I got too familiar with death and saying good-bye to loved ones by the age of sixteen. Since I was sixteen, for the next fourteen years, sporadically, the hits just kept on coming. I looked after my maternal grandfather when he came to live with us after being diagnosed with terminal cancer, and a subsequent leg amputation. I’d make him tea, and some evenings we played gin-rummy together. All the while, my heart hurt for the pain he was suffering, stoic, and without complaint. Not long after his death, I lost an uncle, a grandmother, my dear aunt who was like a mother to me, and then my own father. In between these deaths, I’d watched them all deteriorate through suffering illness. I sat at many bedsides, visited too many hospitals and been to way too many funerals for my young age.
Throughout my life, I questioned myself as to why I felt so unsettled around the sick and the old, and once again, those feelings have come back to visit.
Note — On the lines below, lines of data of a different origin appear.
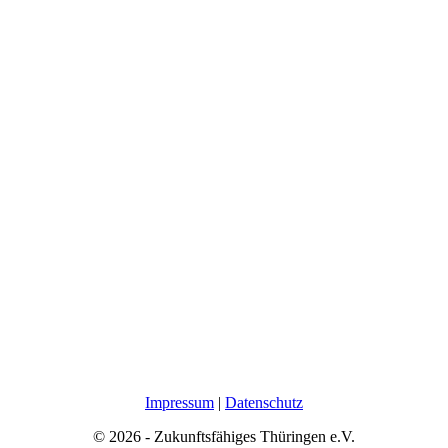
Impressum
|
Datenschutz
© 2026 - Zukunftsfähiges Thüringen e.V.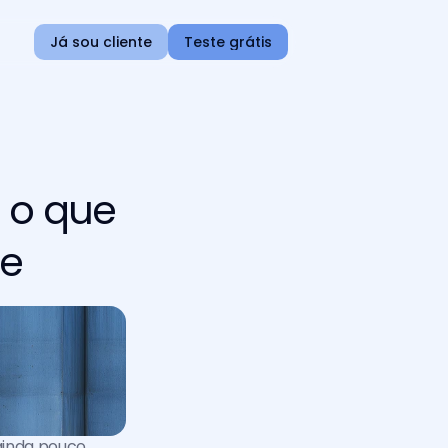
Já sou cliente
Teste grátis
é o que
de
ainda pouco 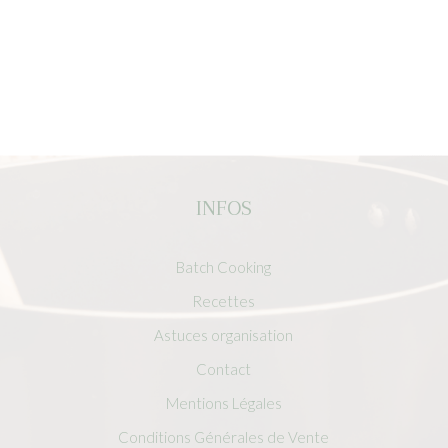
INFOS
Batch Cooking
Recettes
Astuces organisation
Contact
Mentions Légales
Conditions Générales de Vente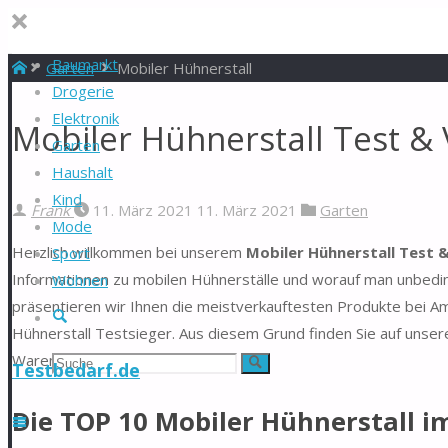
Baumarkt
Start
Garten
Mobiler Hühnerstall
Drogerie
Elektronik
Mobiler Hühnerstall Test & 
Garten
Haushalt
Kind
Frank
11. März 2021
11. März 2021
Garten
Mode
Herzlich willkommen bei unserem
Mobiler Hühnerstall Test &
Sport
Informationen zu mobilen Hühnerställe und worauf man unbeding
Wohnen
präsentieren wir Ihnen die meistverkauftesten Produkte bei Am
Suche
Hühnerstall Testsieger. Aus diesem Grund finden Sie auf unsere
Warentest.
Suchen
Suche
Testbedarf.de
nach:
Die TOP 10 Mobiler Hühnerstall i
Five months ago, I buried my mother, and just over two months ago, my mother’s last remaining sibling, my Aunty Lee, who seemed remarkably spry and healthy at the age of seventy-six, went for a routine colonoscopy. The doctor discovered what was supposed to be some sort of minor obstruction and booked her into the hospital a few weeks later to have a simple laparoscopy to repair the blockage. Once they probed inside of her, they found numerous stomach tumors and closed her up. She awoke after the surgery with her natural optimism, thinking that she had been repaired, only to be greeted by her doctor who informed her that she had three weeks to live. I can’t even try to imagine what went through her head when she was handed down a death edict after waking from what she thought was minor surgery from a symptomless diagnosis. But stoic as always, she swallowed her lumps and began to get her affairs in order.
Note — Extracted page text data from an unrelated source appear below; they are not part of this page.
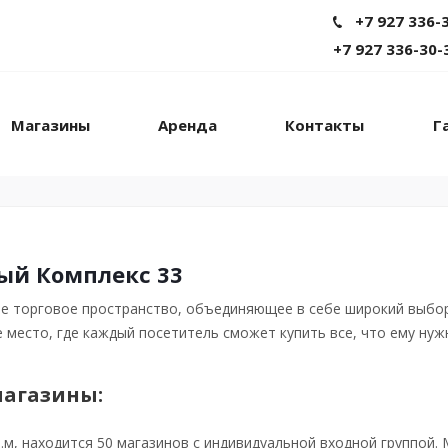
+7 927 336-
+7 927 336-30-
Магазины
Аренда
Контакты
Г
ый Комплекс 33
 торговое пространство, объединяющее в себе широкий выбор м
место, где каждый посетитель сможет купить все, что ему нужн
агазины:
в.м, находится 50 магазинов с индивидуальной входной группо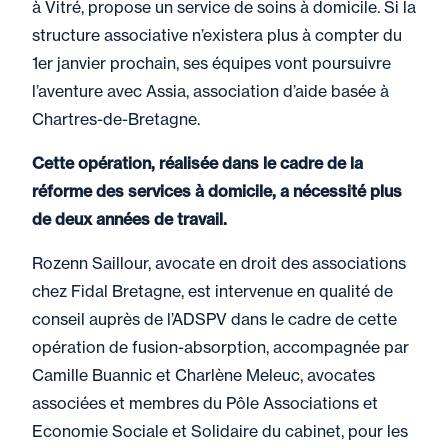
à Vitré, propose un service de soins à domicile. Si la
structure associative n’existera plus à compter du
1er janvier prochain, ses équipes vont poursuivre
l’aventure avec
Assia
, association d’aide basée à
Chartres-de-Bretagne.
Cette opération, réalisée dans le cadre de la
réforme des services à domicile, a nécessité plus
de deux années de travail.
Rozenn Saillour
, avocate en droit des associations
chez Fidal Bretagne, est intervenue en qualité de
conseil auprès de l’ADSPV dans le cadre de cette
opération de fusion-absorption, accompagnée par
Camille Buannic
et
Charlène Meleuc
, avocates
associées et membres du Pôle Associations et
Economie Sociale et Solidaire du cabinet, pour les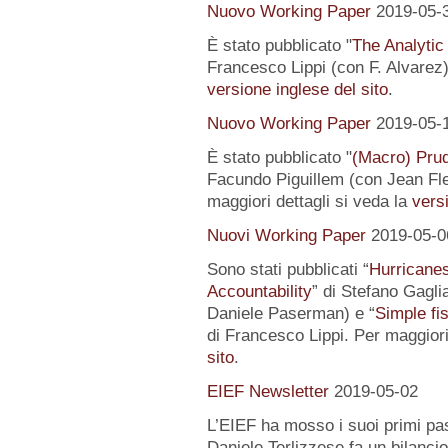
Nuovo Working Paper
2019-05-
È stato pubblicato "
The Analytic
Francesco Lippi (con F. Alvarez).
versione inglese del sito
.
Nuovo Working Paper
2019-05-
È stato pubblicato "
(Macro) Prud
Facundo Piguillem (con Jean Fle
maggiori dettagli si veda la
versi
Nuovi Working Paper
2019-05-0
Sono stati pubblicati “
Hurricanes
Accountability
” di Stefano Gagli
Daniele Paserman) e “
Simple fi
di Francesco Lippi. Per maggiori
sito
.
EIEF Newsletter
2019-05-02
L’EIEF ha mosso i suoi primi pas
Daniele Terlizzese fa un bilancio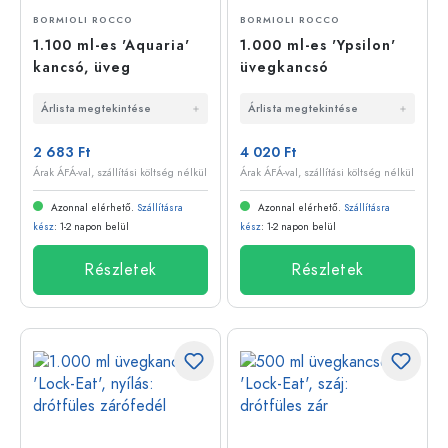
BORMIOLI ROCCO
BORMIOLI ROCCO
1.100 ml-es 'Aquaria'
1.000 ml-es 'Ypsilon'
kancsó, üveg
üvegkancsó
Árlista megtekintése
Árlista megtekintése
2 683 Ft
4 020 Ft
Árak ÁFÁ-val, szállítási költség nélkül
Árak ÁFÁ-val, szállítási költség nélkül
Azonnal elérhető.
Szállításra
Azonnal elérhető.
Szállításra
kész
: 1-2 napon belül
kész
: 1-2 napon belül
Részletek
Részletek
Within days, the ongoing pain that developed had landed her into palliative care. That once brazen, self-sufficient woman, who had conquered so many hurdles in her life and never once complained through any of them, had resolved herself to her demise without a tear in her eye, or a “Woe is me” attitude. That rock is my Aunty Lee. And two and a half months have now passed, and she is still with us. With all her medication and woe, she still smiles and tells us how much she loves us at every visit. She still takes in joy every day with her loved ones. I will never know of all of what goes on in her head, but I know that I still can’t wrap my head around her demise.
Every time I visit her, as I walk the halls of the Baycrest Center for the aged and palliative, that old, unsettled feeling of age and death still looms deep within me. I know that part of my discomfort is because of my empathetic feelings I get for these people. I feel sad for them when I think about how their lives are coming to an end. Sometimes I can almost imagine their pain.
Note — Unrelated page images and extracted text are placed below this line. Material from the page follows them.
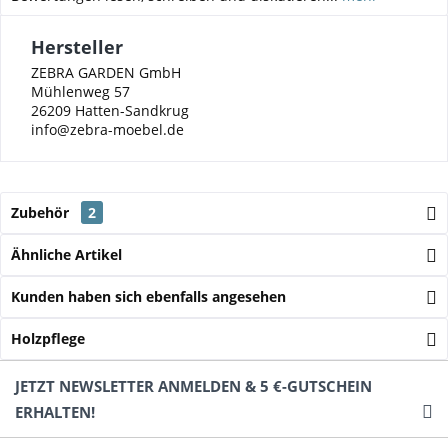
Hersteller
ZEBRA GARDEN GmbH
Mühlenweg 57
26209 Hatten-Sandkrug
info@zebra-moebel.de
Zubehör
2
Ähnliche Artikel
Kunden haben sich ebenfalls angesehen
Holzpflege
JETZT NEWSLETTER ANMELDEN & 5 €-GUTSCHEIN
ERHALTEN!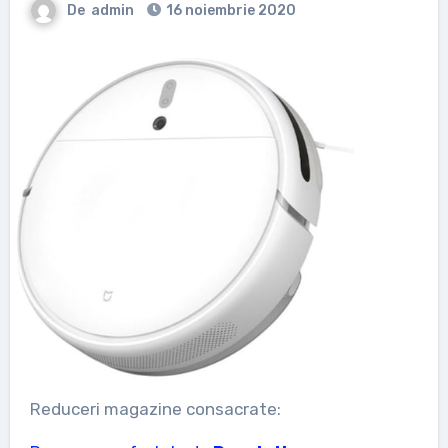
De
admin
16 noiembrie 2020
Reduceri magazine consacrate: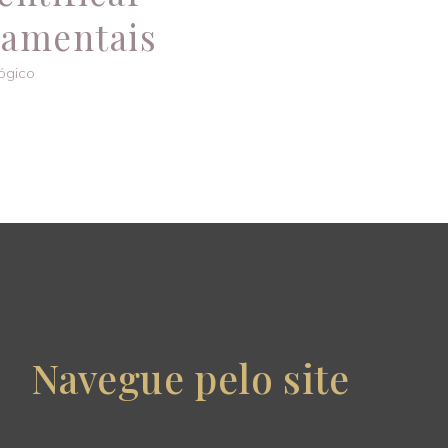
tamentais
ógico
Navegue pelo site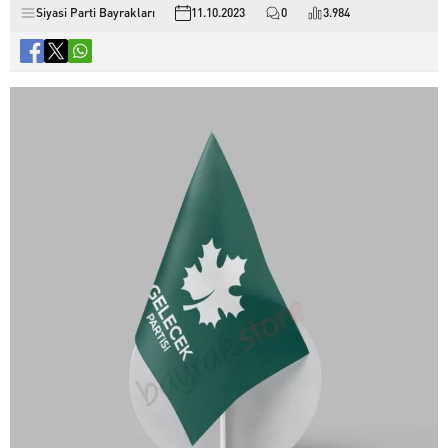
Siyasi Parti Bayrakları
11.10.2023
0
3.984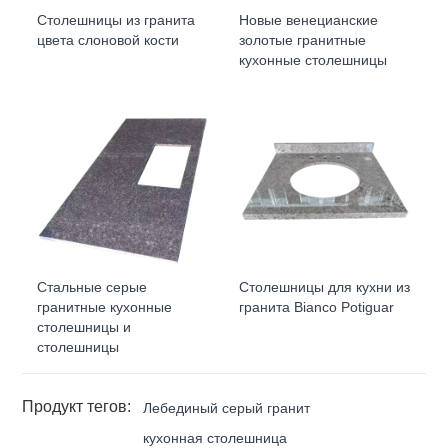
Столешницы из гранита
Новые венецианские
цвета слоновой кости
золотые гранитные
кухонные столешницы
Стальные серые
Столешницы для кухни из
гранитные кухонные
гранита Bianco Potiguar
столешницы и
столешницы
Продукт тегов:
Лебединый серый гранит
кухонная столешница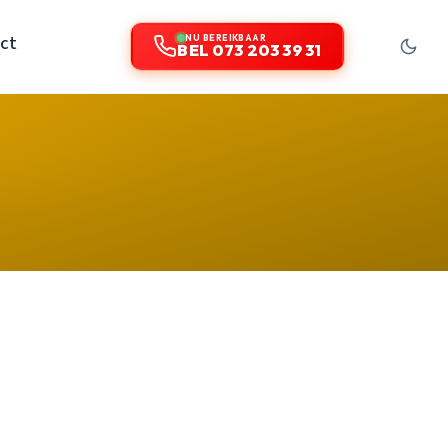
ct
NU BEREIKBAAR
BEL 073 203 39 31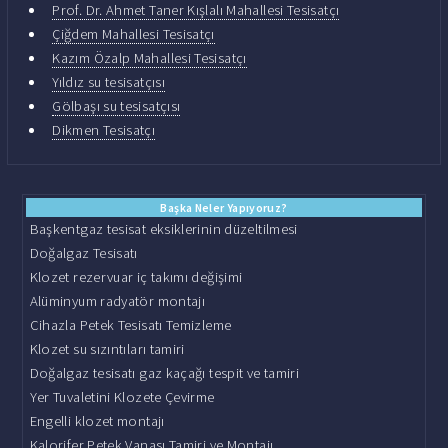
Prof. Dr. Ahmet Taner Kışlalı Mahallesi Tesisatçı
Çiğdem Mahallesi Tesisatçı
Kazım Özalp Mahallesi Tesisatçı
Yıldız su tesisatçısı
Gölbaşı su tesisatçısı
Dikmen Tesisatçı
Başka Neler Yapıyoruz?
Başkentgaz tesisat eksiklerinin düzeltilmesi
Doğalgaz Tesisatı
Klozet rezervuar iç takımı değişimi
Alüminyum radyatör montajı
Cihazla Petek Tesisatı Temizleme
Klozet su sızıntıları tamiri
Doğalgaz tesisatı gaz kaçağı tespit ve tamiri
Yer Tuvaletini Klozete Çevirme
Engelli klozet montajı
Kalorifer Petek Vanası Tamiri ve Montajı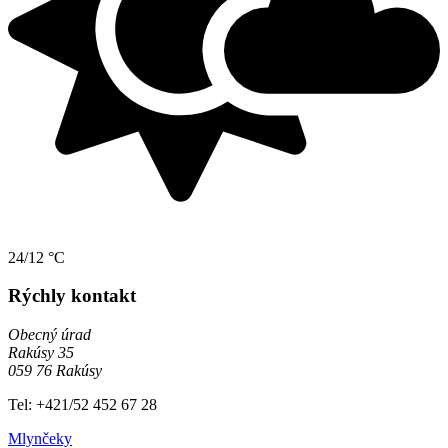
24/12 °C
Rýchly kontakt
Obecný úrad
Rakúsy 35
059 76 Rakúsy
Tel: +421/52 452 67 28
Mlynčeky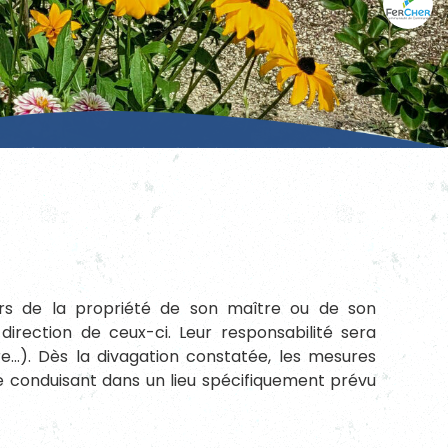
hors de la propriété de son maître ou de son
direction de ceux-ci. Leur responsabilité sera
e…). Dès la divagation constatée, les mesures
le conduisant dans un lieu spécifiquement prévu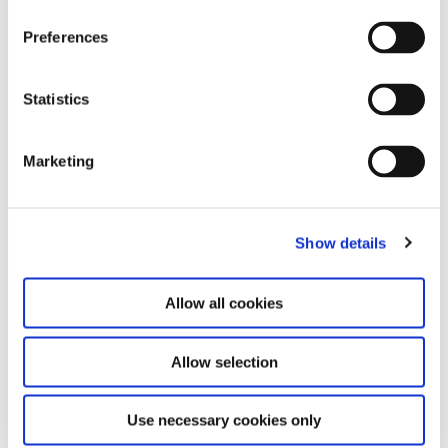
Preferences
Leave this field empty
Statistics
Abonnieren Sie unseren Newsletter
Marketing
Bleiben Sie auf dem Laufenden und erfahren
Sie mehr über aktuelle Veranstaltungen und
bevorstehende Ausstellungen. Wir freuen uns
auf Ihren nächsten Besuch!
Show details
E-Mail-Adresse *
Allow all cookies
Abonnieren
Allow selection
Durch Ihre Anmeldung zum Newsletter stimmen
Use necessary cookies only
Sie der Datenschutzerklärung und der AGB zu,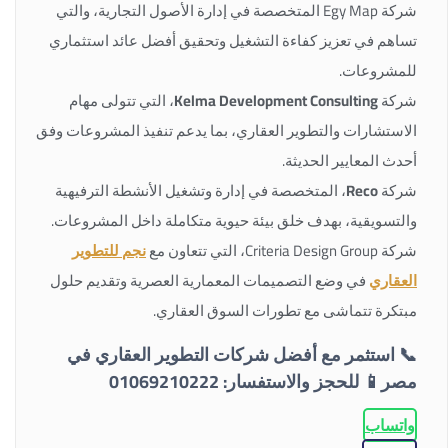
شركة Egy Map المتخصصة في إدارة الأصول التجارية، والتي
تساهم في تعزيز كفاءة التشغيل وتحقيق أفضل عائد استثماري
للمشروعات.
شركة
Kelma Development Consulting
، التي تتولى مهام
الاستشارات والتطوير العقاري، بما يدعم تنفيذ المشروعات وفق
أحدث المعايير الحديثة.
شركة
Reco
، المتخصصة في إدارة وتشغيل الأنشطة الترفيهية
والتسويقية، بهدف خلق بيئة حيوية متكاملة داخل المشروعات.
شركة Criteria Design Group، التي تتعاون مع
نجم للتطوير
العقاري
في وضع التصميمات المعمارية العصرية وتقديم حلول
مبتكرة تتماشى مع تطورات السوق العقاري.
📞
استثمر مع أفضل شركات التطوير العقاري في
مصر
📱
للحجز والاستفسار: 01069210222
واتساب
I think I’ve come to understand the unsettledness within me. I believe that it’s my own fears that get heightened when I’m surrounded by inevitable aging and death. I begin to question my own mortality. And I find myself praying harder and faster to God that I will never have to wind up ending my days in sickness, away from my own home.
I think that being all too familiar with sickness and death has the propensity to engrave these fears into our minds. I know the secret is to find a way to overcome these fears. Admittedly, I have yet to master this.